▶ **Assignment**
A picture-free, exact reproduction of the listing that follows is required.

▶ **Records for processing**
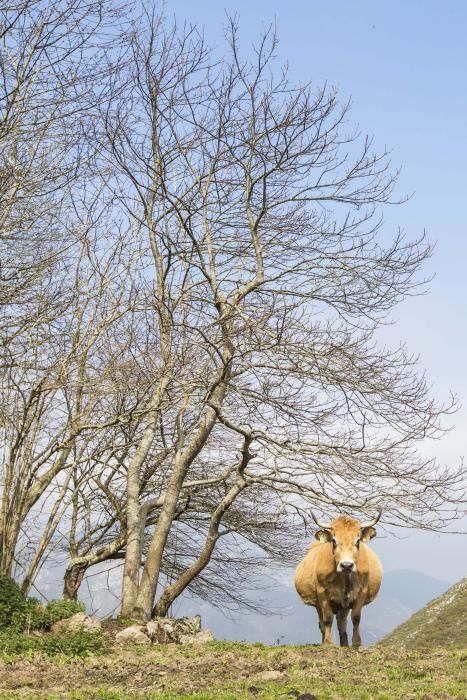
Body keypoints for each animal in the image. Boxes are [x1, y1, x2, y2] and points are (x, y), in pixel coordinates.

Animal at [296, 512, 384, 648]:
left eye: (357, 541)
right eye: (334, 541)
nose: (346, 565)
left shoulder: (362, 590)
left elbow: (356, 617)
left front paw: (356, 643)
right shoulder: (321, 591)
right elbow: (327, 618)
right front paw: (328, 643)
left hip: (344, 605)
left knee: (342, 623)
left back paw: (344, 644)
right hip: (317, 603)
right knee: (322, 623)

▶ **Reply**
Body keypoints for each animal in the image. Boxes are [x1, y1, x2, y2] and points are (x, y), in pixel coordinates.

Animal at [296, 512, 384, 648]:
left eye: (357, 541)
right eye: (334, 541)
nose: (346, 565)
left shoulder: (362, 590)
left elbow: (356, 617)
left front paw: (356, 643)
right shoulder: (321, 591)
right elbow: (327, 618)
right front paw: (328, 643)
left hip: (344, 605)
left knee: (342, 623)
left back paw: (344, 644)
right hip: (317, 603)
right knee: (322, 623)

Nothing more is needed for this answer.